Saved entries:
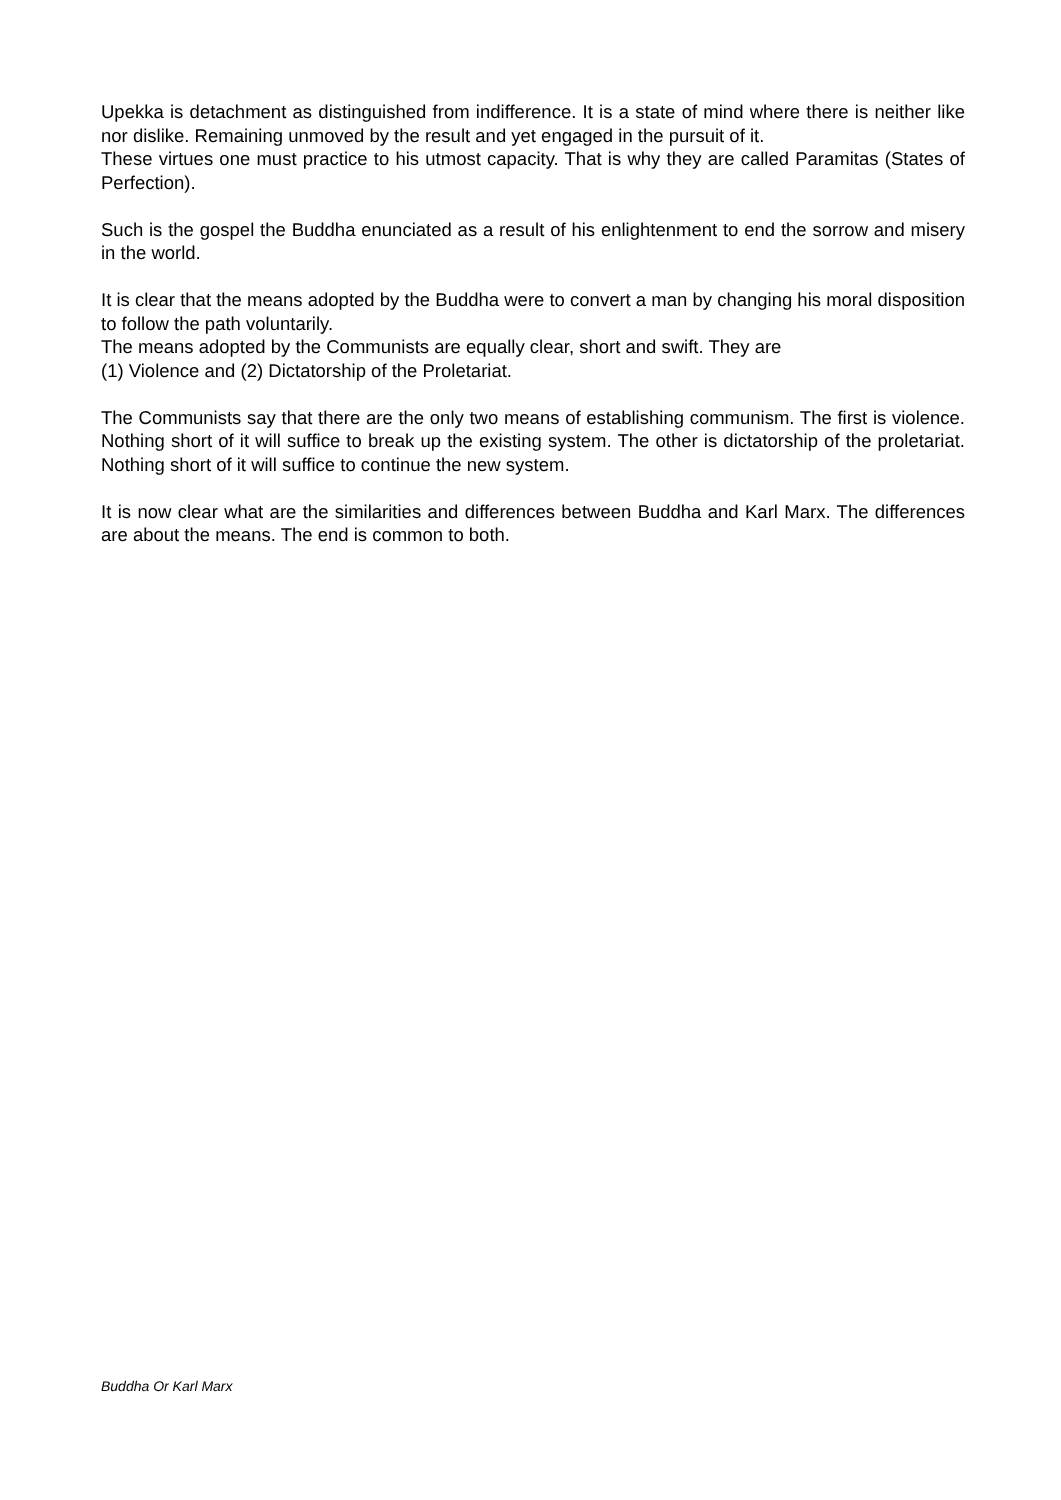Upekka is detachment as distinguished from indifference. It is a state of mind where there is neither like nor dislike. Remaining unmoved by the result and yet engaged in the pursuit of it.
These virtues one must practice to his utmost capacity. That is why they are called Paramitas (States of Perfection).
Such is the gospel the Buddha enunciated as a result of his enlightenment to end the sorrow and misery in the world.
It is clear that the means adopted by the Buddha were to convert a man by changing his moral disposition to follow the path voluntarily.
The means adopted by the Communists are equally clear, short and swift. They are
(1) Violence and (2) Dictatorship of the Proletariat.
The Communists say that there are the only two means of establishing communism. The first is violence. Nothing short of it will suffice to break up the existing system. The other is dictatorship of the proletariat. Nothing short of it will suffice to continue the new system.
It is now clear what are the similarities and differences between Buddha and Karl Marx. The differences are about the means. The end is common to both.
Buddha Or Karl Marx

...

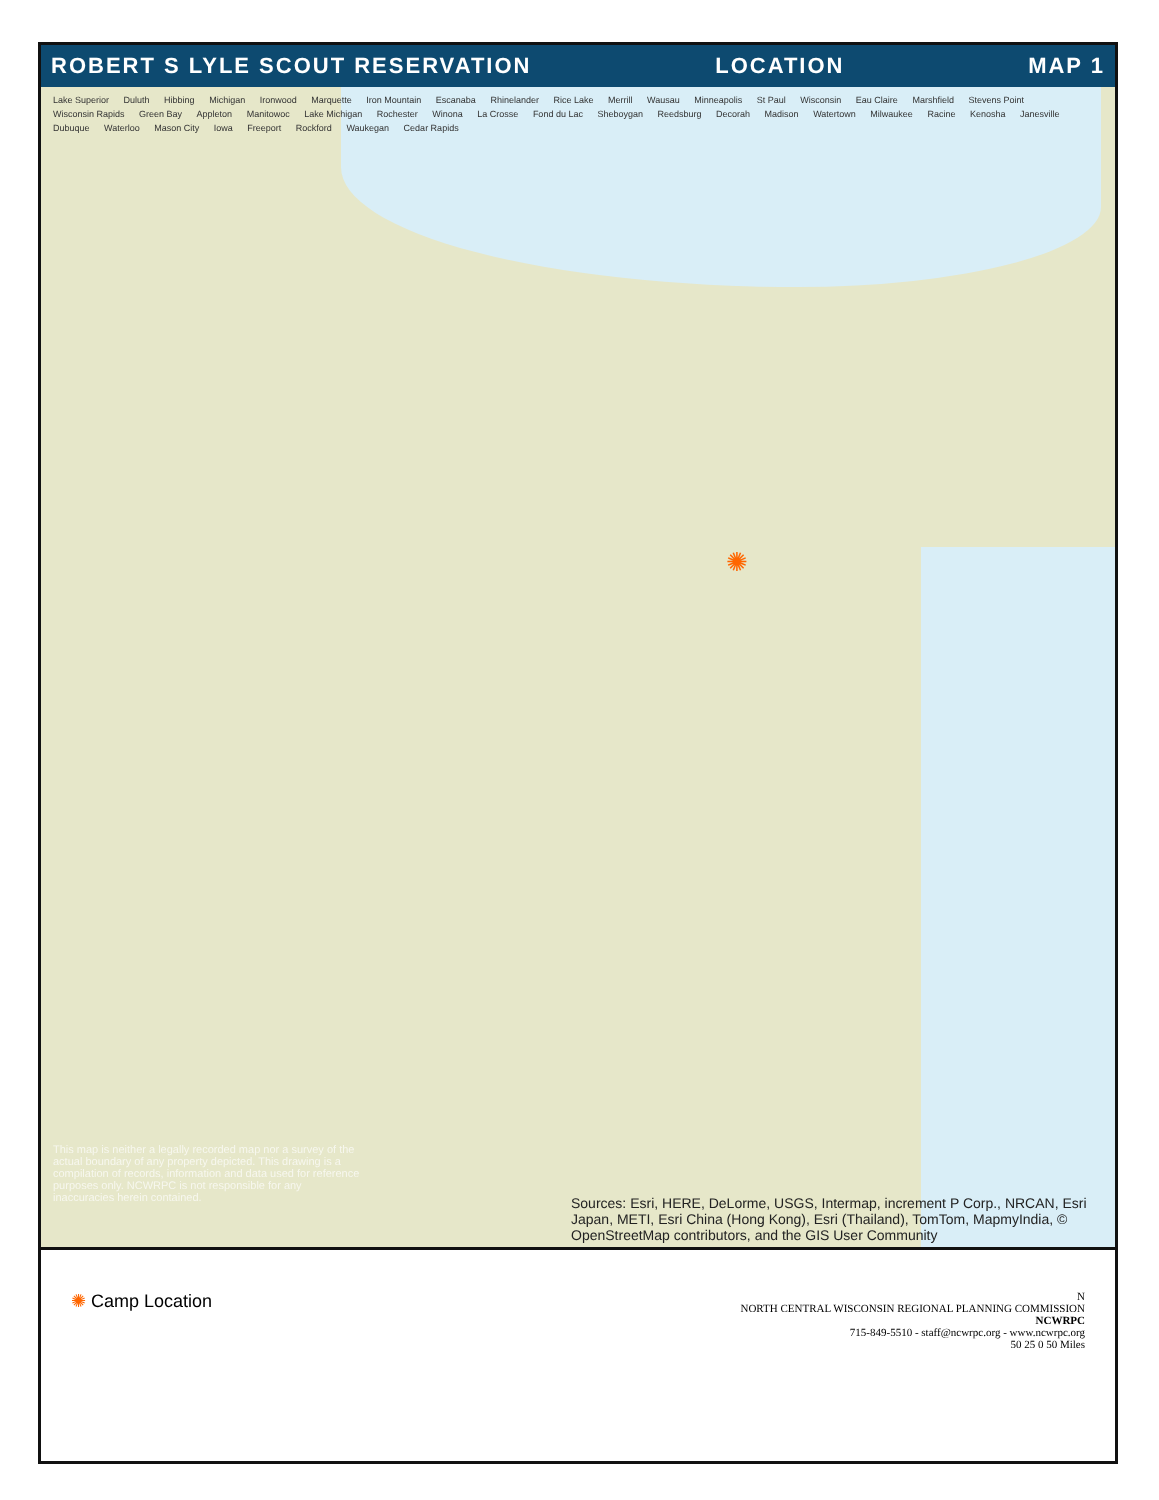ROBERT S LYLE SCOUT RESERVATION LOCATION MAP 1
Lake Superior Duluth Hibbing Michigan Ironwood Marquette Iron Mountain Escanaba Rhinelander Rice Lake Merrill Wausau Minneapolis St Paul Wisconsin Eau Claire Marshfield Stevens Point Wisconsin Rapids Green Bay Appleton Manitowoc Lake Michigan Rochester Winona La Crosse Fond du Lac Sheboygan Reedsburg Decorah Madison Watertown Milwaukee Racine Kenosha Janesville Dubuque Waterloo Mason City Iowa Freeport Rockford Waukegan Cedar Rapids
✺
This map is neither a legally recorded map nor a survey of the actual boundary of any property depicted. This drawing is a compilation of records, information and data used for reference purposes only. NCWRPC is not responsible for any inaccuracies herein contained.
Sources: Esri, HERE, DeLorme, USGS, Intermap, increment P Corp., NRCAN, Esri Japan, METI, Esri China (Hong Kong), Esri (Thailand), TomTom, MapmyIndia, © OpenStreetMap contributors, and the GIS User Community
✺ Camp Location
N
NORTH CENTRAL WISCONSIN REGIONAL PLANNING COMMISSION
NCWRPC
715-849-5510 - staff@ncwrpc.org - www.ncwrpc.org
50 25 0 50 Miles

● **Task directions**
Leaving every picture aside, reproduce exactly the lines above from the one with "Upekka is detachment" up to and including the one with "The Communists say", and no others.

● **Exercise output**
Upekka is detachment as distinguished from indifference. It is a state of mind where there is neither like nor dislike. Remaining unmoved by the result and yet engaged in the pursuit of it.
These virtues one must practice to his utmost capacity. That is why they are called Paramitas (States of Perfection).
Such is the gospel the Buddha enunciated as a result of his enlightenment to end the sorrow and misery in the world.
It is clear that the means adopted by the Buddha were to convert a man by changing his moral disposition to follow the path voluntarily.
The means adopted by the Communists are equally clear, short and swift. They are
(1) Violence and (2) Dictatorship of the Proletariat.
The Communists say that there are the only two means of establishing communism. The first is violence. Nothing short of it will suffice to break up the existing system. The other is dictatorship of the proletariat. Nothing short of it will suffice to continue the new system.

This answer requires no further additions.